Bitcoin Short-Term Holder Inflows Have Been Elevated Recently
The BTC market can be divided into two broad investor groups, one of which is the “short-term holder (STHs) cohort.” The STHs are investors who have been holding onto their coins since less than 155 days ago.
Generally, the Bitcoin holders belonging to this group are the weakest hands in the market, as they may easily sell at the sight of any sharp volatility or uncertainty in the market.
The opposite cohort is called the “long-term holder (LTH) group,” and it naturally includes all participants that have been carrying their BTC in their wallets since more than 155 days ago.
These LTHs usually hold for large stretches of times, and they are the diamond hands in the sector who need to be pushed a lot before they start panic selling their coins.
Recently, the Bitcoin market has observed the emergence of FUD in the market, as a result of the US Securities and Exchange Commission (SEC) suing cryptocurrency exchanges Binance and Coinbase.
The market has acted volatile in both directions, but overall the price of the asset has gone down since the volatility has arrived.

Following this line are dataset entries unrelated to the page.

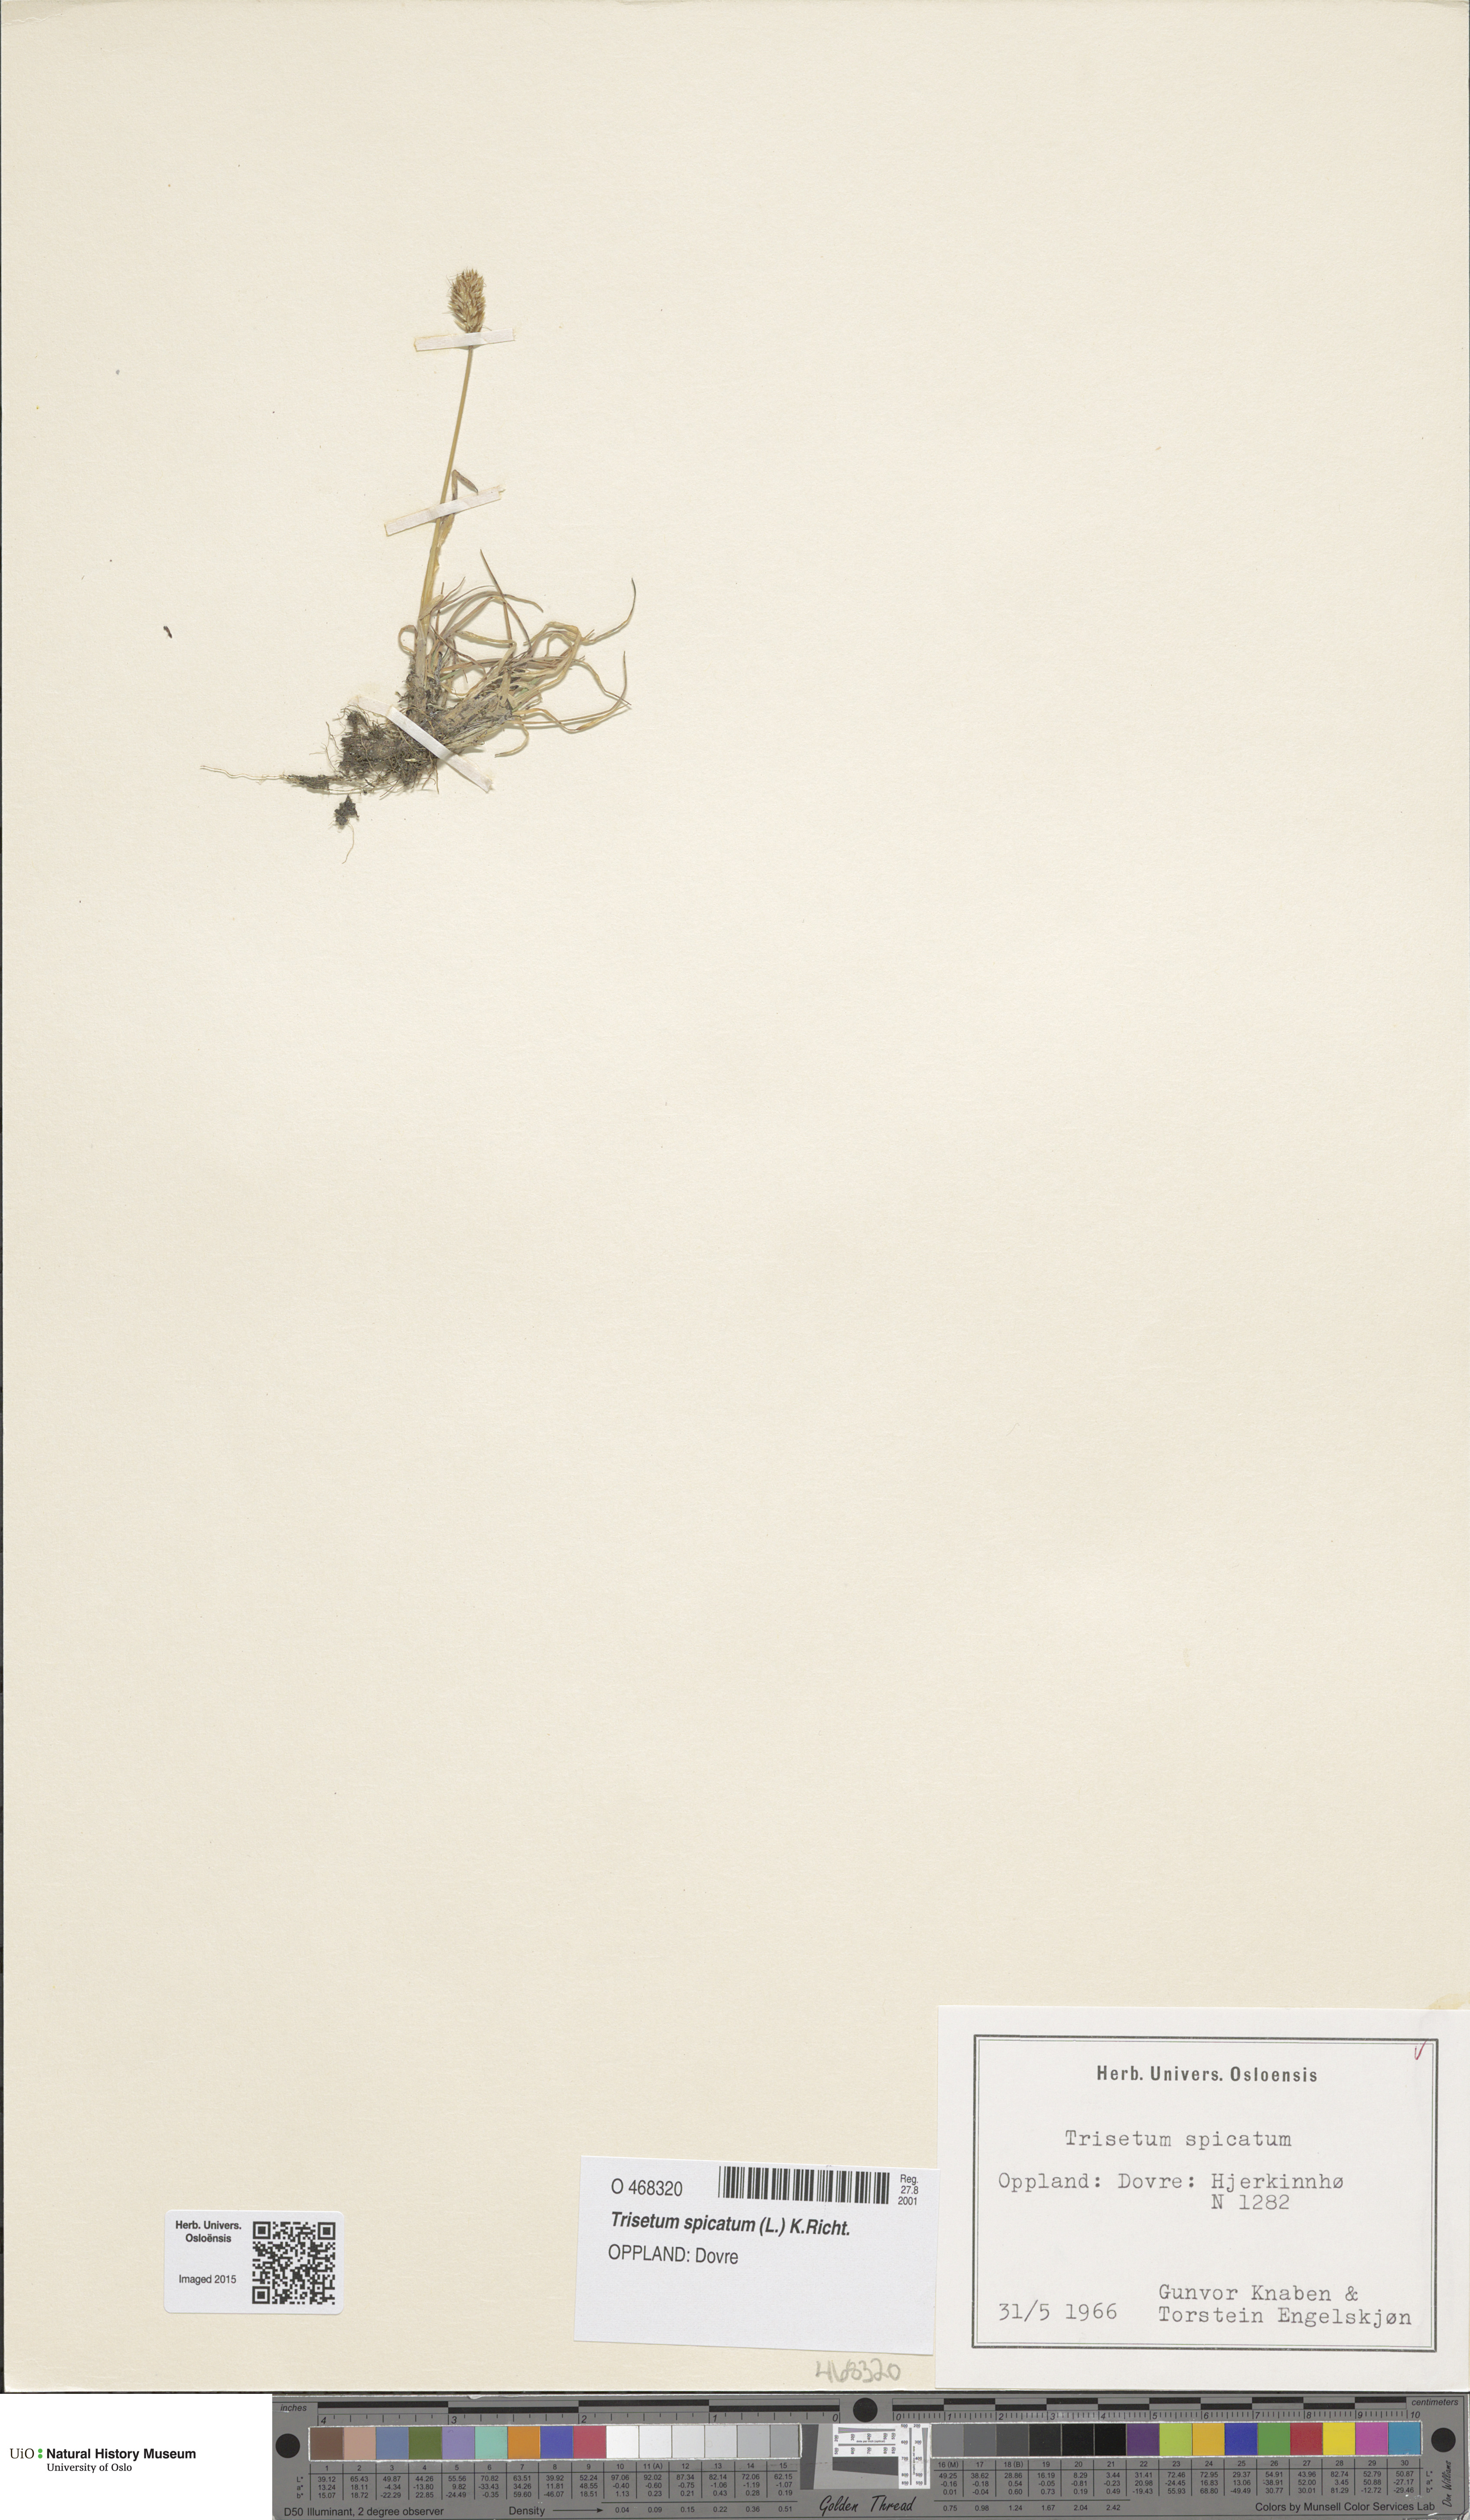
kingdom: Plantae
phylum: Tracheophyta
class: Liliopsida
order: Poales
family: Poaceae
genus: Koeleria
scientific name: Koeleria spicata
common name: Mountain trisetum
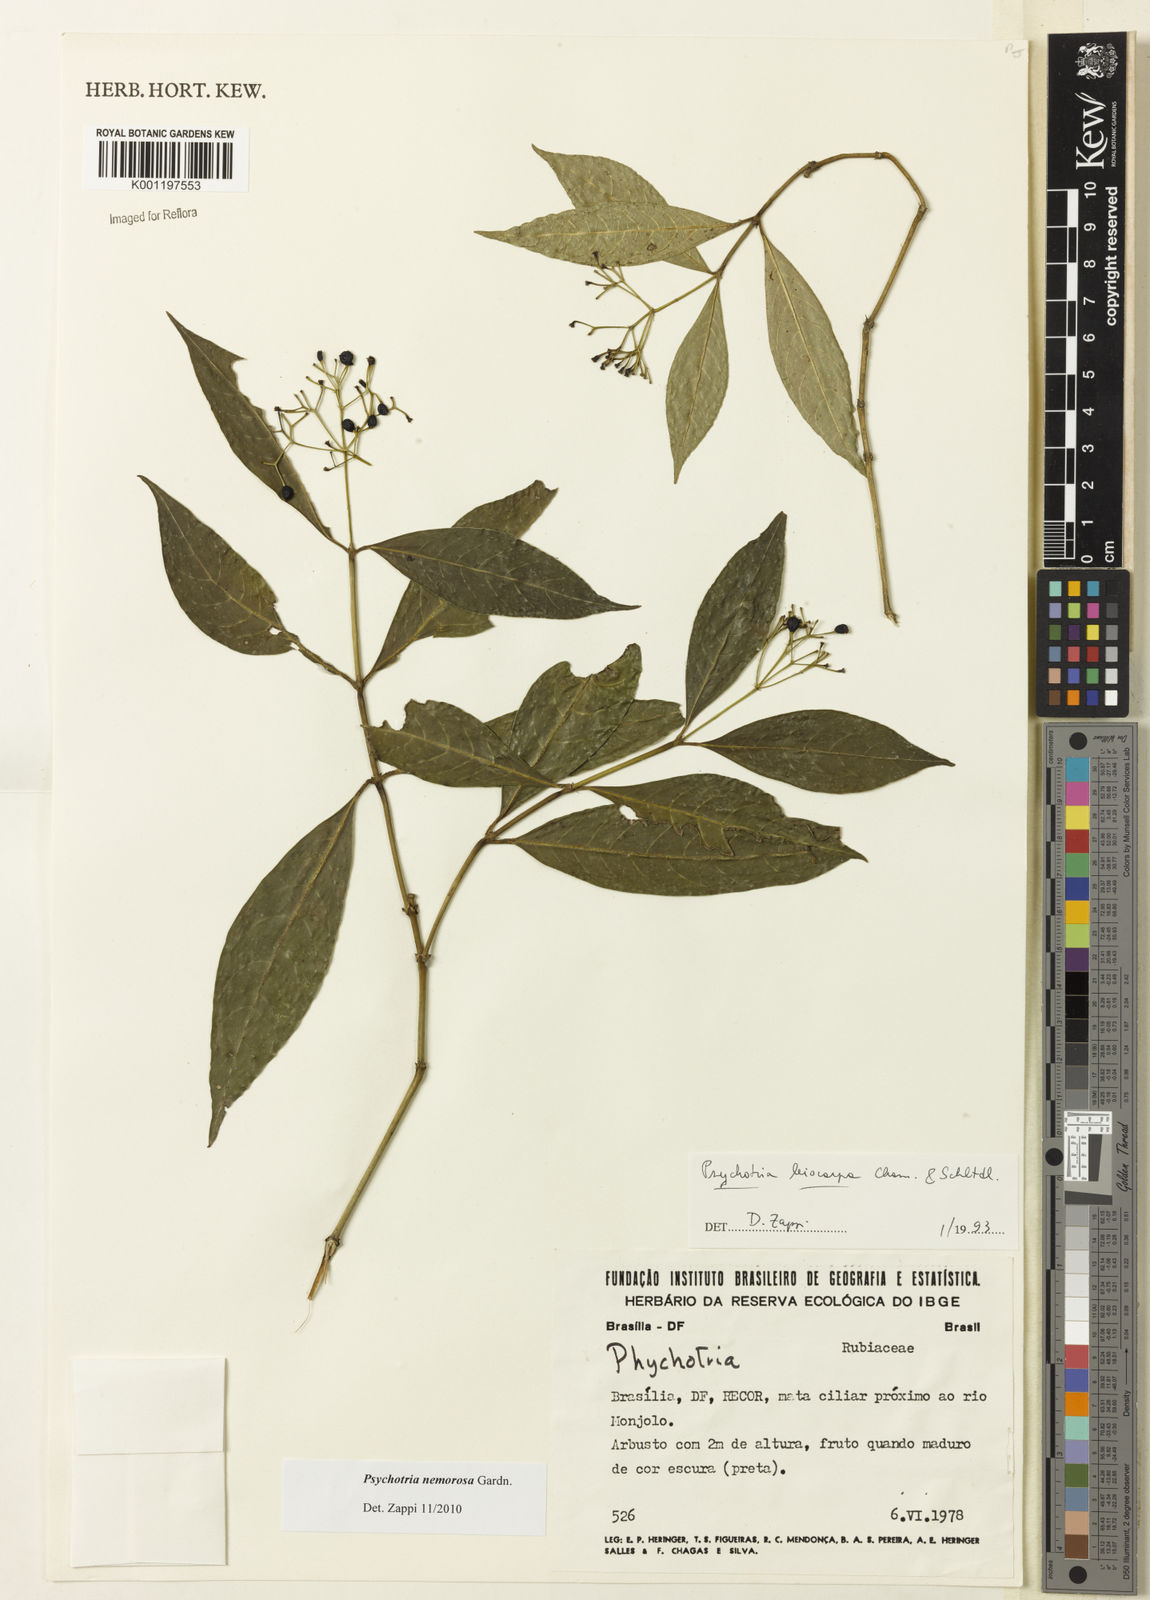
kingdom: Plantae
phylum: Tracheophyta
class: Magnoliopsida
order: Gentianales
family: Rubiaceae
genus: Psychotria
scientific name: Psychotria nemorosa
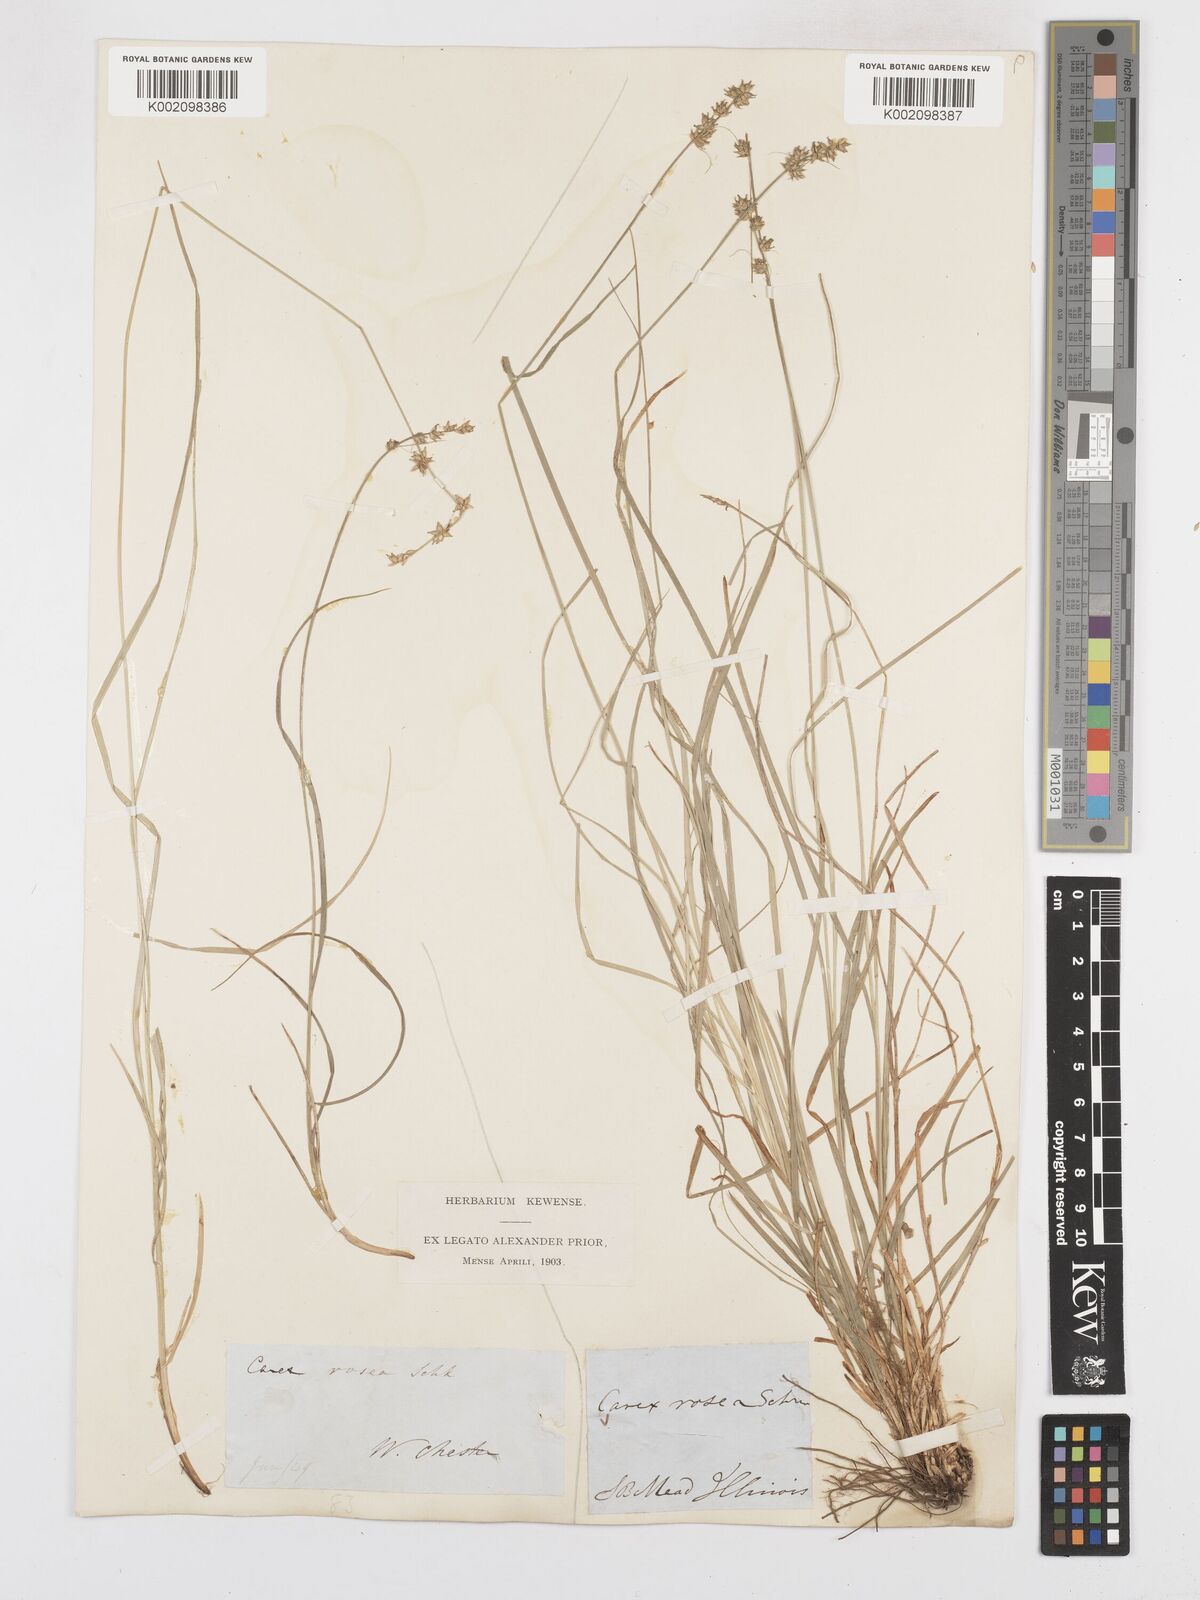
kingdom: Plantae
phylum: Tracheophyta
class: Liliopsida
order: Poales
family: Cyperaceae
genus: Carex
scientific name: Carex rosea
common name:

Obviously, in times like these, the STHs would be the first ones to break.
In a new tweet, the on-chain analytics firm Glassnode has looked at the exchange inflow data of the STHs, to see how they are coping with the current situation.
The below chart shows the trend in the Bitcoin exchange inflow for these investors over the past year:
As you can see in the above graph, the Bitcoin exchange inflow for the STHs has been climbing recently and has now hit relatively high levels. The “exchange inflow” here refers to a metric that tracks the amount of the asset that these investors have been depositing into the wallets of centralized exchanges.
One of the main reasons why investors transfer their coins to these platforms is for selling-related purposes, so the exchange inflow data for these holders can provide us with hints about their current selling behavior.
In the context of the current discussion, a modified version of the exchange inflow is being used; one that measures the inflows in terms of the percentage of the total STH Bitcoin supply.
The STH exchange inflow has hit a value of 0.82% recently, meaning that these investors have recently been sending around 0.82% of their supply to these platforms.
This is certainly not a small value, but when compared to other panic selling events in the past year, namely the LUNA collapse, the FTX crash, and the relief rally in March 2023 (all marked with red on the chart), the current inflows are still quite low.
This would mean that the latest uncertainty in the Bitcoin market hasn’t yet been enough to push the STHs into capitulating at levels similar to historical capitulation events.
At the time of writing, Bitcoin is trading around $26,600, down 2% in the last week.